**Your goal**. Do statements 1–3 agree with the car forum thread? Answer yes or no for each, quoting the words from the thread that decide it. 1. The front grill came from Erebuni. 2. The GTR bumper is made of fiberglass. 3. The fender flares are part of the GTR bumper.

**Excerpted passage**.

************

The seat bracket is a custom welded box mating up to the sliders - nothing special since our floors can handle one quite easily as long as the rails are high enough to cover the floor pan bracing.

The B13 bracket from Weld Eng fits just fine - I had B13 seats in my B14 before the racing buckets. Dont let anyone tell you they wont fit - all you have to swap is the female seat belt clip.

The front grill is from Erebuni


----------



## Neil (Aug 13, 2002)

That front bumper is real nice! I want it!

I checked erebuni before but they only had one that had the fenderflares adn they said with just using the front bumper it would have a gap where the fender things would be.

nice car


----------



## Katana200sx (May 13, 2002)

well man, whoever at erebuni that told u that has no idea what they are talking about. there is only one gtr b14 bumper that they sell. the fender flares are seperate and have nothing to do w/the bumper. i've got the gtr bumper and it fits fine. biggest problem i had was them getting one in. it seems as soon as they get a shipment, they sell out.

sunny,

that is a sweet car. someday i hope to have a killer set up like that. but atleast u have a sunny now


----------



## Neil (Aug 13, 2002)

do u know if its urethane or fiberglass? Yeah its strange thats what they told me. They said if you dont get all four pieces there will be gaps and it won't fit correctly.


----------



## Katana200sx (May 13, 2002)

its urethane. if you get it, make sure your bodyshop guy uses paint with flex additives...mine didnt and it is cracking the paint everywhere.


----------



## JT200SX-N-FX (May 30, 2002)

Katana200sx said:


> *its urethane. if you get it, make sure your bodyshop guy uses paint with flex additives...mine didnt and it is cracking the paint everywhere. *


He's absolutely right, I've seen too many urethane bumpers lookin like spider web's, cause they flex when they hit the ground. Flex additive will prevent that effect.

************

**Dataset extract**.
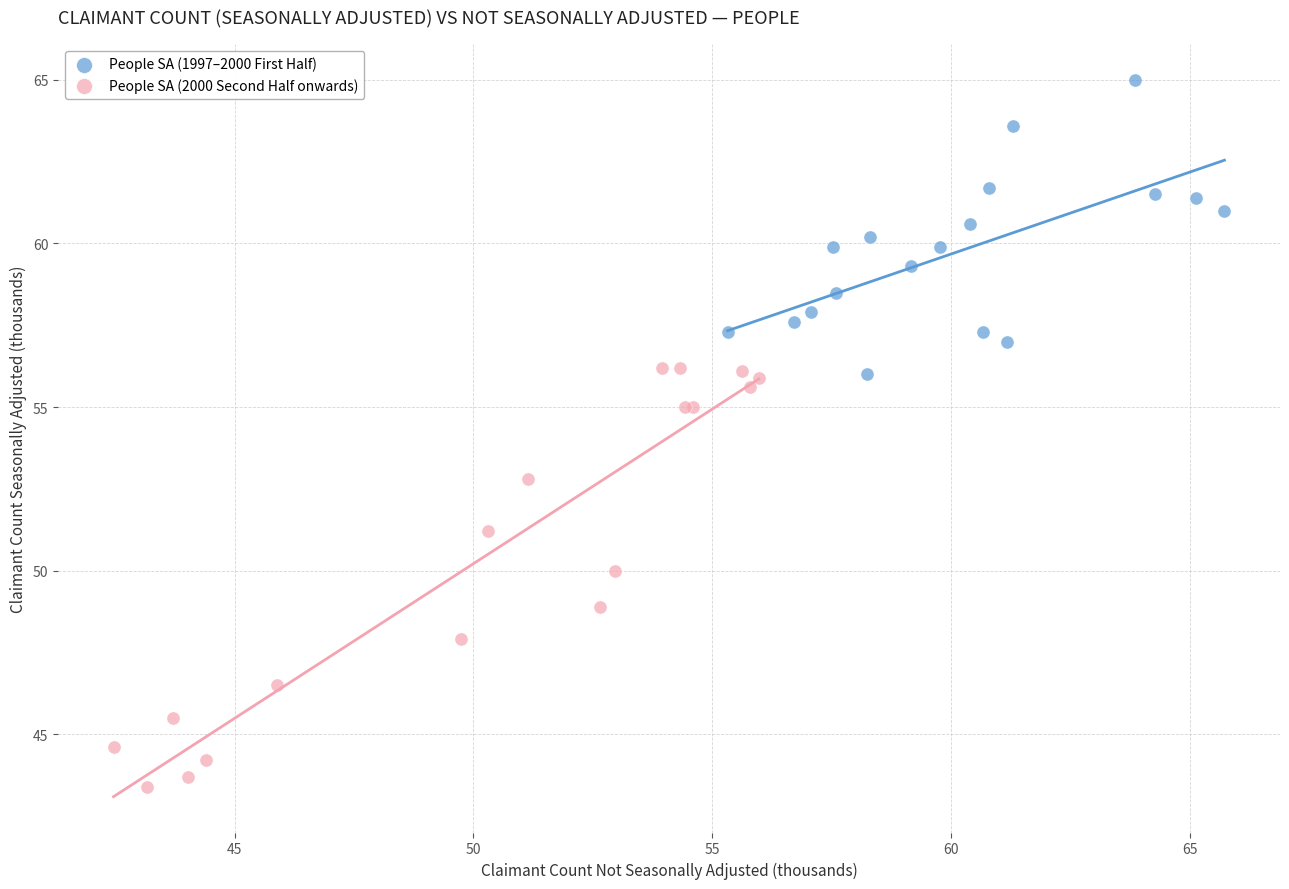

Which series has the widest spread of Y values?

People SA (2000 Second Half onwards)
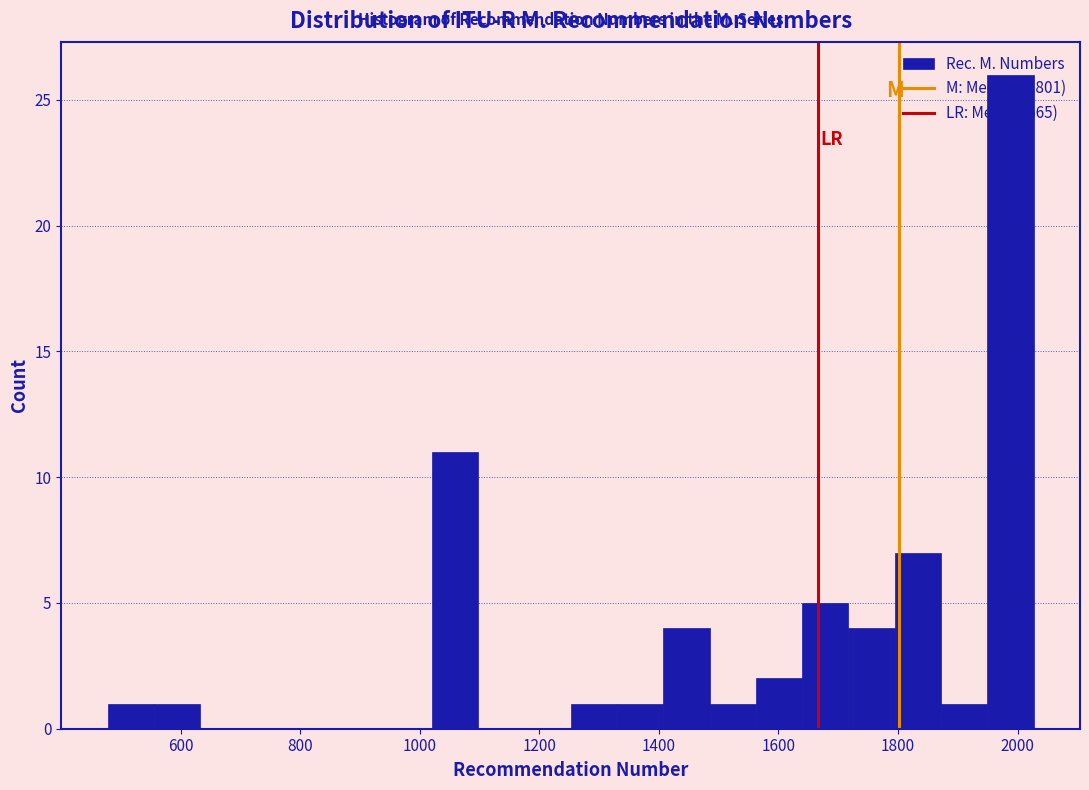

Around what value on the x-axis is the tallest bar? Give the approximate position of its centre, as read against the axis.

1980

************

**Task answer**.
1. Yes: "The front grill is from Erebuni"
2. No: "its urethane."
3. No: "the fender flares are seperate and have nothing to do w/the bumper."